PASSAGE TO READ:

◆ ◆ ◆

Is knowing css and html enough to make websites for people? Say for a couple hundred bucks? I know you need more for a really advanced website but how about for smaller businesses who just want something more on the basic side.

Would a website with just html and css make the business look bad because it won't look as nice?
 
Honestly, I couldn't care less about the technical answer here (it's yes, by the way). I'm much more interested to know what you're going to offer your customers i.e. what do they get from your html/css site "for a couple hundred bucks"?
 
Honestly, I couldn't care less about the technical answer here (it's yes, by the way). I'm much more interested to know what you're going to offer your customers i.e. what do they get from your html/css site "for a couple hundred bucks"?

What I would plan on offering is just a basic website. Nothing too special. Maybe around 5 pages. I don't have any examples of any sites. Are you saying a couple hundred is too much? And are you saying yes to html would be enough or it would make a business look bad?
 
What I would plan on offering is just a basic website. Nothing too special. Maybe around 5 pages. I don't have any examples of any sites. Are you saying a couple hundred is too much? And are you saying yes to html would be enough or it would make a business look bad?

Yes html is enough - if you're offering $200 sites - but your technical skills aren't the issue. It's your business skills you need to look to.

The thing is, $200 sites aren't worth $200 to a business owner. In fact, in most cases, they're worth about $190 less than that. In a few cases they're worth more, but that's rare.

Business owners need solutions to problems. When they go looking to do a website, what's their problem? Mostly, whether they can articulate it or not, it's "I need more cusotmers". Unless your sites can solve this problem then, whether you charge 200 or 2000, they're worthless.

See what I'm getting at?
 
Yes html is enough - if you're offering $200 sites - but your technical skills aren't the issue. It's your business skills you need to look to.

The thing is, $200 sites aren't worth $200 to a business owner. In fact, in most cases, they're worth about $190 less than that. In a few cases they're worth more, but that's rare.

Business owners need solutions to problems. When they go looking to do a website, what's their problem? Mostly, whether they can articulate it or not, it's "I need more cusotmers". Unless your sites can solve this problem then, whether you charge 200 or 2000, they're worthless.

See what I'm getting at?

So you're saying it depends what they need to get more customers? That makes sense and that's what I was thinking. I am looking to learn web design I know a little html and php. I want to start by getting good at html and css, and then learn more advanced things. I wanted to see if while I was learning more advanced things I could build some] html/css sites for extra cash. But I don't want to build websites that won't help the business owners.

And I think your saying html and css is not enough to help a business owner.
 
And maybe your saying it's also being able to put good things in the site that will help their business. So, if I have the business skills to help their business, is html/css enough for business owners who have small businesses but don't want to spend thousands.
 
This debate is played out on these forums approximately weekly, and frankly in my opinion it's a little silly.

For a LOT of small business, what they NEED is a web presence, period. They need to show up in Google and they don't have the foggiest idea how. They NEED for people to be able to google them and get their hours and their phone number. Most small businesses have no need for full powered online stores or even customer logins.

A small restaurant, for example, needs hours, directions, some "about us" fluff, and maybe a menu, or some specials.

◆ ◆ ◆

SUPPLIED INFORMATION:
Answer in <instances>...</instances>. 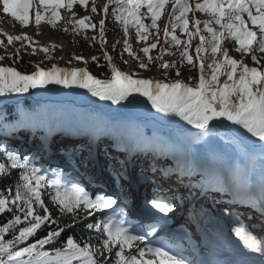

◆ ◆ ◆

OBJECTIVE:
Pick up the forum thread on selling basic HTML and CSS websites to small businesses and carry it on from its last sentence. The listing comes from a separate source and is unrelated to the forum thread about HTML and CSS websites.

REPLY:
This trope that every company needs a $2,000-$20,000 website really burns my biscuits, especially when there are packages out there like Joomla that let you do *almost* everything a $25,000 website will do almost out of the box.

To the OP, yes, there is a market for ~$300 websites. I don't do them that small any more, but it's a fair price for a 3 page site, getting listed in google, and providing a year of hosting for free. Don't bother with HTML. Get familiar with CSS. Play extensively with wordpress.

Personal story time: I do a lot of community service/volunteer work. I'm putting on a massive fund raiser for one of my favorites. One of their board members is married to a graphic designer, and I asked her if he might be interested in tossing us together a logo for the event. She scoffed, saying he'd already donated $8k of services that year. I asked how, she told me that he'd redone their website. I went to it, and it's just a 7 page site, mocked up in photoshop and then sliced to Drupal, but the stupid thing is that all the important info (telephone, hours, programs) are images instead of text, so the whole purpose of a CMS is being negated. Apparently this dude dumps these things out all year long, and he IS charging them for hosting and name, at something like $500/year. Good for him, I guess. Pretty stupid though, if it took more than 8 hours he's an amateur.
 
I'm with LifelineIT. For small businesses that don't need ecommerce or customer portals or things of that nature can get by with a website created with Weebly or even a Wordpress.com website with their own custom domain. Charge them a couple hundred bucks to set it up and then a small monthly fee to keep it updated/add changes. But take my advice with a grain of salt because I don't offer web design or hosting to anyone (not even family). Too much a pain in the butt for me.
 
computertech123 take a look at this site: W3Schools it has lots and lots and lots of free information and free tutorials and examples. With this site and notepad and a browser you can build some very nice pages, you have to learn the skill before you can use it or sell it.
Learn HTML first its like the very basics, it won't take you very long.
Then learn CSS its like the formatting of the content on the pages.
Then learn JavaScripting you can add a lot of features to a page but don't rely on it because some people turn it off in their browsers.
 
Computerec123, have you try Wordpress? You don't need to know HTML but it would be helpful.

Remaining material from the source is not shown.